== TRY IT ==
The answer must be one number: how many lines in the records below contain the word "includegraphics".

== DATA PROVIDED ==
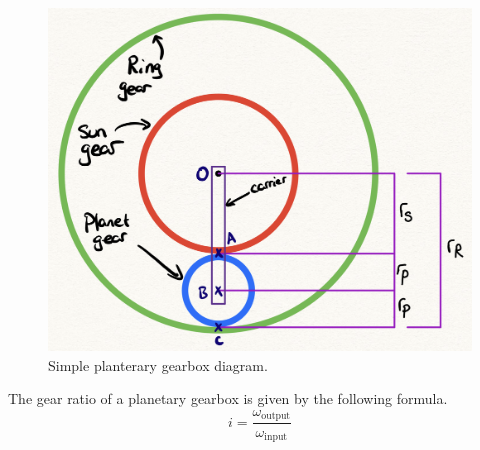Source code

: \documentclass[12pt]{article}
\numberwithin{equation}{section}
\begin{document}
\begin{flushleft}
\begin{figure}[h]
  \centering
  \includegraphics[width = 0.7 \textwidth]{./img/GearRadii.png}
  \caption{Simple planterary gearbox diagram.}
  \label{SystemRadii}
\end{figure}

The gear ratio of a planetary gearbox is given by the following formula.
\begin{equation}
  i = \frac{\omega_{\textrm{output}}}{\omega_{\textrm{input}}}
  \label{gearRatio}
\end{equation}

\end{flushleft}
\end{document}
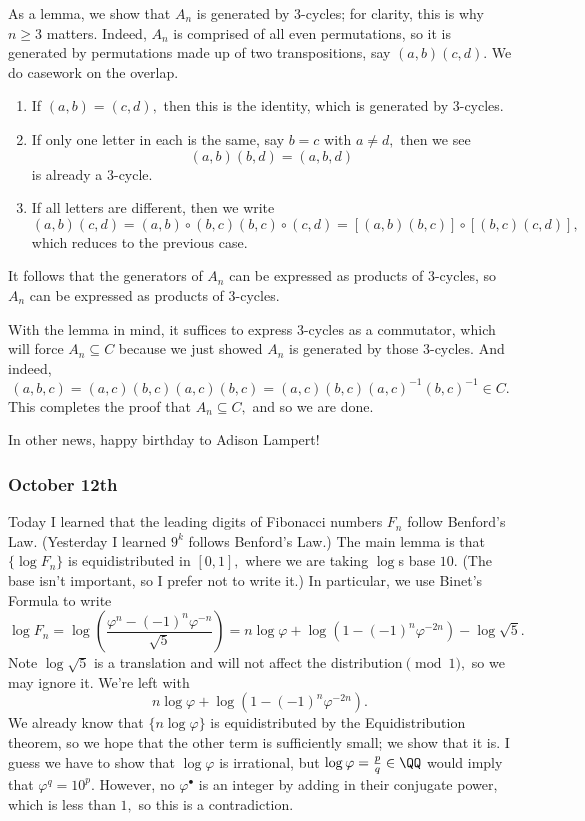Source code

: As a lemma, we show that $A_n$ is generated by $3$-cycles; for clarity, this is why $n\ge3$ matters. Indeed, $A_n$ is comprised of all even permutations, so it is generated by permutations made up of two transpositions, say $(a,b)(c,d).$ We do casework on the overlap.
\begin{enumerate}[label=(\roman*)]
    \item If $(a,b)=(c,d),$ then this is the identity, which is generated by $3$-cycles.
    \item If only one letter in each is the same, say $b=c$ with $a\ne d,$ then we see
    \[(a,b)(b,d)=(a,b,d)\]
    is already a $3$-cycle.
    \item If all letters are different, then we write
    \[(a,b)(c,d)=(a,b)\circ(b,c)(b,c)\circ(c,d)=[(a,b)(b,c)]\circ[(b,c)(c,d)],\]
    which reduces to the previous case.
\end{enumerate}
It follows that the generators of $A_n$ can be expressed as products of $3$-cycles, so $A_n$ can be expressed as products of $3$-cycles.

With the lemma in mind, it suffices to express $3$-cycles as a commutator, which will force $A_n\subseteq C$ because we just showed $A_n$ is generated by those $3$-cycles. And indeed,
\[(a,b,c)=(a,c)(b,c)(a,c)(b,c)=(a,c)(b,c)(a,c)^{-1}(b,c)^{-1}\in C.\]
This completes the proof that $A_n\subseteq C,$ and so we are done.

In other news, happy birthday to Adison Lampert!

\subsubsection{October 12th}
Today I learned that the leading digits of Fibonacci numbers $F_n$ follow Benford's Law. (Yesterday I learned $9^k$ follows Benford's Law.) The main lemma is that $\{\log F_n\}$ is equidistributed in $[0,1],$ where we are taking $\log$s base $10.$ (The base isn't important, so I prefer not to write it.) In particular, we use Binet's Formula to write
\[\log F_n=\log\left(\frac{\varphi^n-(-1)^n\varphi^{-n}}{\sqrt5}\right)=n\log\varphi+\log\left(1-(-1)^n\varphi^{-2n}\right)-\log\sqrt5.\]
Note $\log\sqrt5$ is a translation and will not affect the distribution$\pmod1,$ so we may ignore it. We're left with
\[n\log\varphi+\log\left(1-(-1)^n\varphi^{-2n}\right).\]
We already know that $\{n\log\varphi\}$ is equidistributed by the Equidistribution theorem, so we hope that the other term is sufficiently small; we show that it is. I guess we have to show that $\log\varphi$ is irrational, but $\log\varphi=\frac pq\in\QQ$ would imply that $\varphi^q=10^p.$ However, no $\varphi^\bullet$ is an integer by adding in their conjugate power, which is less than $1,$ so this is a contradiction.

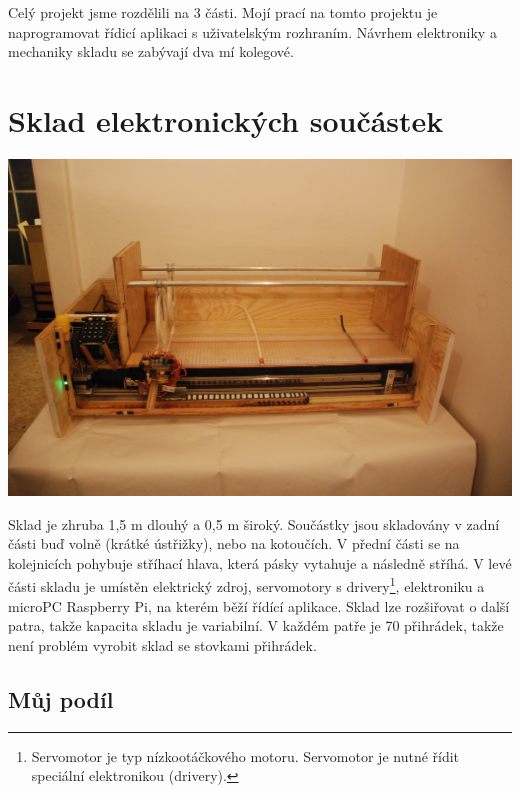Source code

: \documentclass[12pt, a4paper, oneside]{article}
\begin{document}
Celý projekt jsme rozdělili na 3 části. Mojí prací na tomto projektu je naprogramovat řídicí aplikaci s uživatelským rozhraním. Návrhem elektroniky a mechaniky skladu se zabývají dva mí kolegové.


\newpage

\section{Sklad elektronických součástek}


\begin{minipage}{\textwidth}
\begin{center}
\includegraphics[scale=0.40]{img/sklad.JPG}
\\
\caption{Obr. 1: přední pohled na sklad}
\end{center}
\end{minipage}
\vspace{4mm}

Sklad je zhruba 1,5 m dlouhý a 0,5 m široký. Součástky jsou skladovány v zadní části buď volně (krátké ústřižky), nebo na kotoučích. V přední části se na kolejnicích pohybuje stříhací hlava, která pásky vytahuje a následně stříhá. V levé části skladu je umístěn elektrický zdroj, servomotory s drivery\footnote{Servomotor je typ nízkootáčkového motoru. Servomotor je nutné řídit speciální elektronikou (drivery).}, elektroniku a microPC Raspberry Pi, na kterém běží řídící aplikace. Sklad lze rozšiřovat o další patra, takže kapacita skladu je variabilní. V každém patře je 70 přihrádek, takže není problém vyrobit sklad se stovkami přihrádek.

\subsection{Můj podíl}
\end{document}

== RESULT OF THIS EXERCISE ==
2